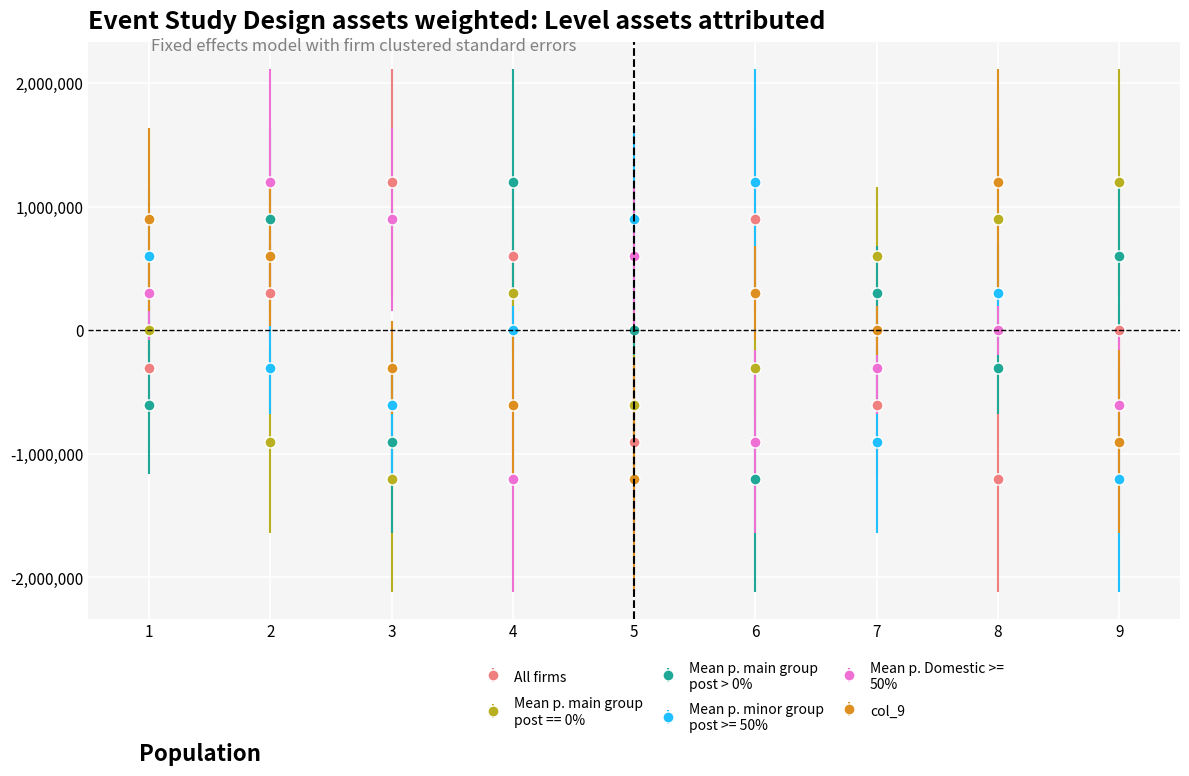

What is the maximum value shown in the chart?

1200000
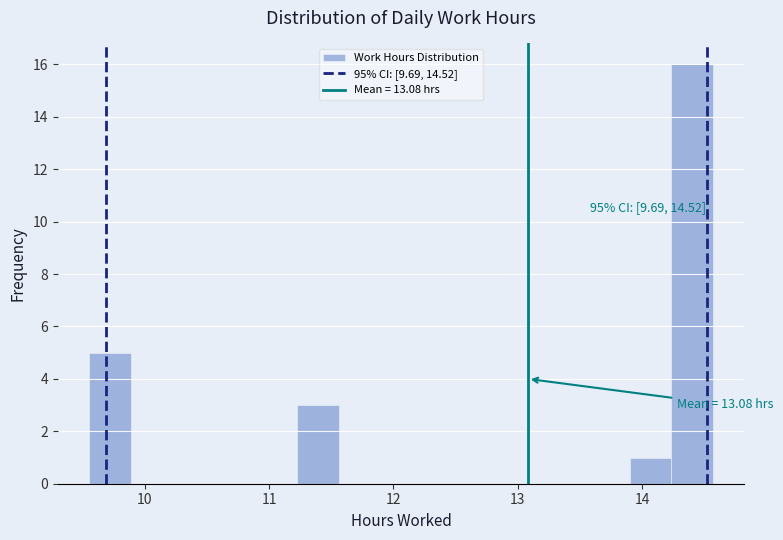

Read against the x-axis, roughly where is the centre of the tallest bar?

14.4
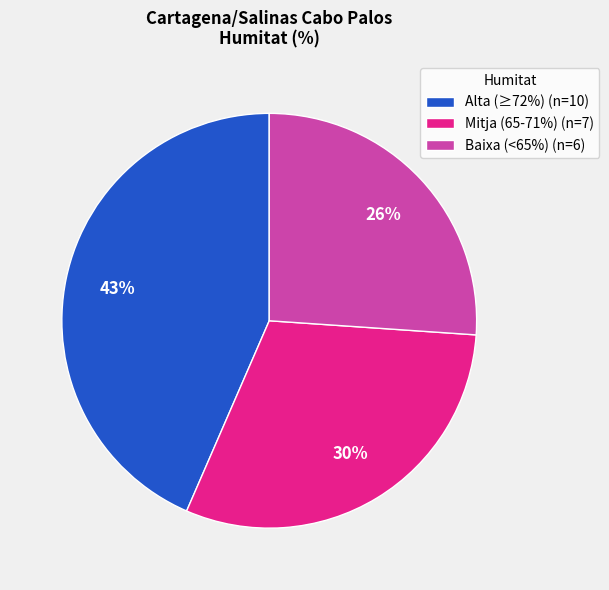

To the nearest percent, what percentage of the pie is Mitja (65-71%) (n=7)?

30%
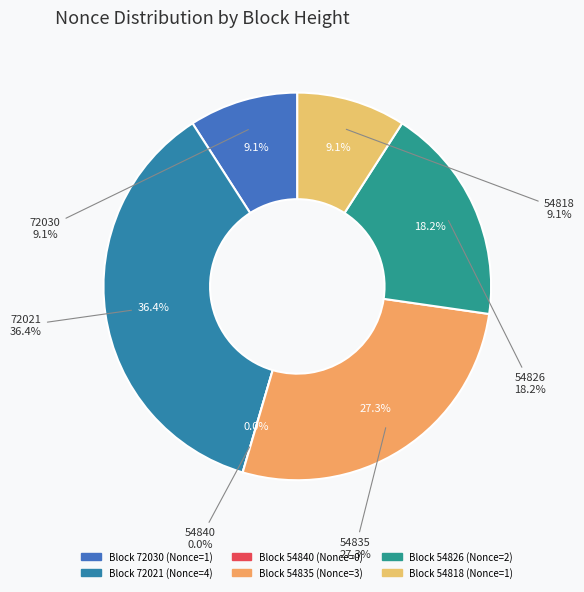

Is the sum of 72030 and 54835 greater than half?

No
◇ ◇ ◇ ◇
#### [Written task]
Copy the text of every entry above word for word, leaving out the pictures.

#### [Answer area]
What is the maximum value shown in the chart?

1200000

Read against the x-axis, roughly where is the centre of the tallest bar?

14.4

To the nearest percent, what percentage of the pie is Mitja (65-71%) (n=7)?

30%

Is the sum of 72030 and 54835 greater than half?

No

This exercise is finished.